Так вот, именно в эти годы, когда шло решение на всех уровнях, действительно ли покинувший нас (похоже, не навсегда, иным чудится, что он и сейчас где-то рядом бродит и только ждет своего часа), не только большой ученый, но еще и гений всех времен и народов достоин именоваться «великим». И стоит ли продолжать выбранный им курс, или… Все эти прения и нескончаемые восхваления транслировались с утра до вечера через висевший в каждом доме репродуктор.

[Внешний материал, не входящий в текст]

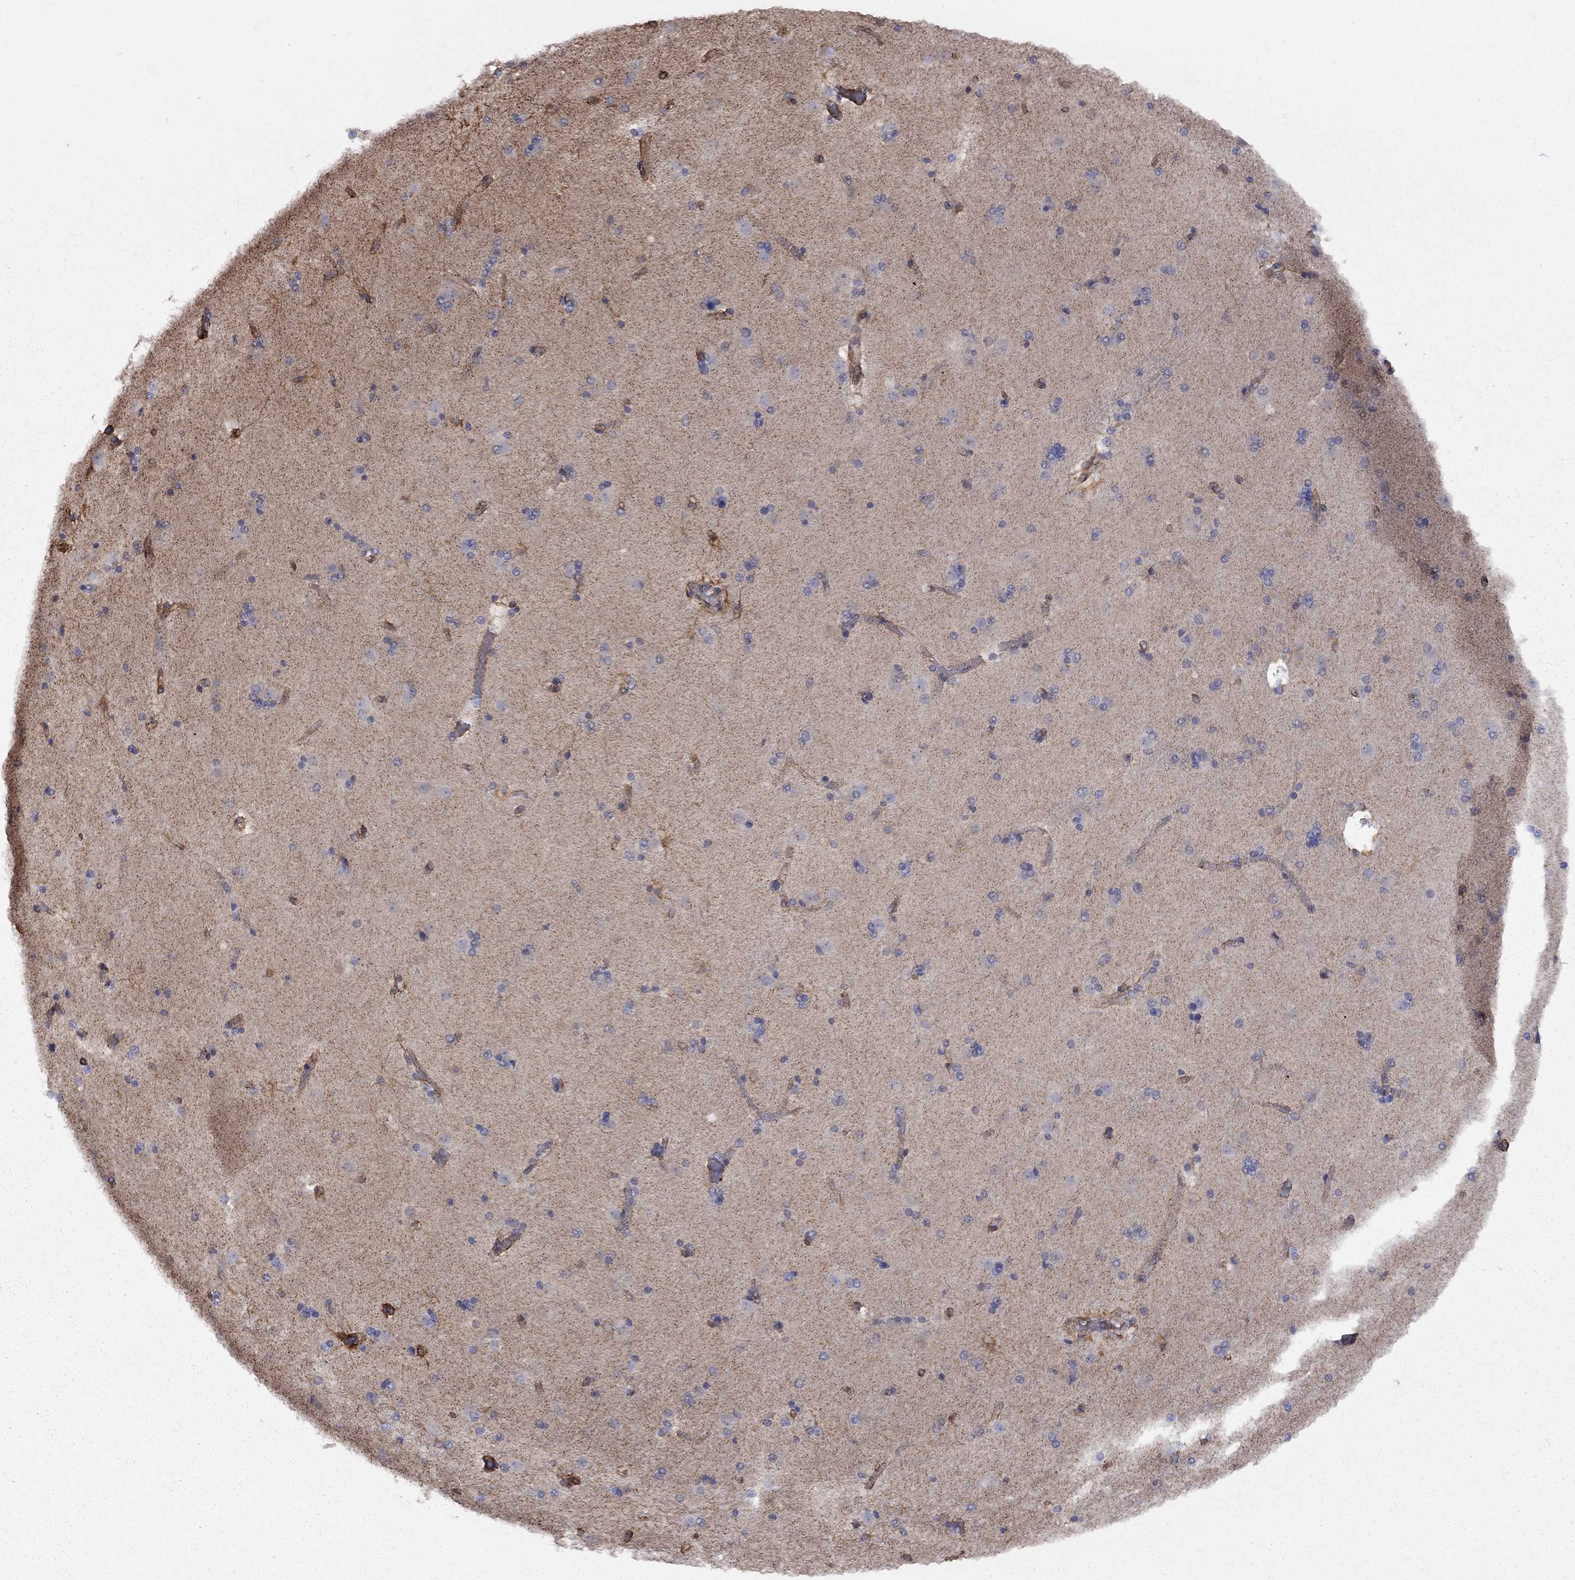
{"staining": {"intensity": "strong", "quantity": "<25%", "location": "cytoplasmic/membranous"}, "tissue": "caudate", "cell_type": "Glial cells", "image_type": "normal", "snomed": [{"axis": "morphology", "description": "Normal tissue, NOS"}, {"axis": "topography", "description": "Lateral ventricle wall"}], "caption": "IHC (DAB) staining of unremarkable caudate reveals strong cytoplasmic/membranous protein positivity in about <25% of glial cells.", "gene": "BICDL2", "patient": {"sex": "female", "age": 71}}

Этакий облепленный черной бумагой диск был прикреплен в углу, где раньше было принято держать образа.
И какая-то из этих фраз особенно врезалась мне в память, а потому, желая продемонстрировать свою политическую грамоту и осведомленность, я ходил по комнате, ожидая, кого первым можно ей ошарашить, раз за разом повторяя дикторские слова и, конечно, без лишней скромности восхищаясь притом собственной памятливостью.
Первым в комнату вошел папа. Он, как обычно, обедал дома, а потому спешил и не особо желал слушать, чего я там припас к его приходу. Но мне непременно требовалось высказаться и передать, что мне удалось услышать по радио. А потому кинулся к нему с превеликой радостью и повторил врезавшиеся в память дикторские слова: «Папа, а товарищ Сталин, сказал…» Договорить заготовленную фразу отец мне просто не дал. Его словно током ударило, когда он услышал это имя, а потому бестактно перебил меня и задал ехидный вопрос: «И давно он тебе стал товарищем?»
Я, естественно, растерялся, потому как смысл слова «товарищ» был мне хорошо известен. Но тогда что же получалось?.. Я быстро сообразил, в чем подковыка отцовского вопроса. Получалось, человек, о котором так часто говорили с утра и до позднего вечера по радио (однако в кругу семьи мне ни разу не приходилось слышать от кого-то из близких его имени), отцу «не товарищ»?! А как же мне быть? И что из того следует? Получается, что он далеко не для всех «товарищ»?! Например, для моего отца, а значит, само собой, и для меня тоже.
То была первая в моей жизни политинформация, смысл которой был воспринят мной раз и навсегда, и менять свое отношение этому, с позволения сказать, человеку, хотя, на мой взгляд, ни одно из обычных человеческих качеств ему было попросту не присуще, не собираюсь до конца своих дней. Какие бы аргументы в его защиту и исключительность ни приводили. О почитании и уважении родителей, а следовательно, их опыту и образу мыслей предписано еще с ветхозаветных времен. И мне ли, сыну своих родителей, оспаривать его…
Вот потому, сколько бы сейчас отдельные «товарищи» ни били себя в грудь, доказывая о победах и заслугах «вождя всех народов», для меня товарищем он никогда не станет, как и все те, кто считает его таковым.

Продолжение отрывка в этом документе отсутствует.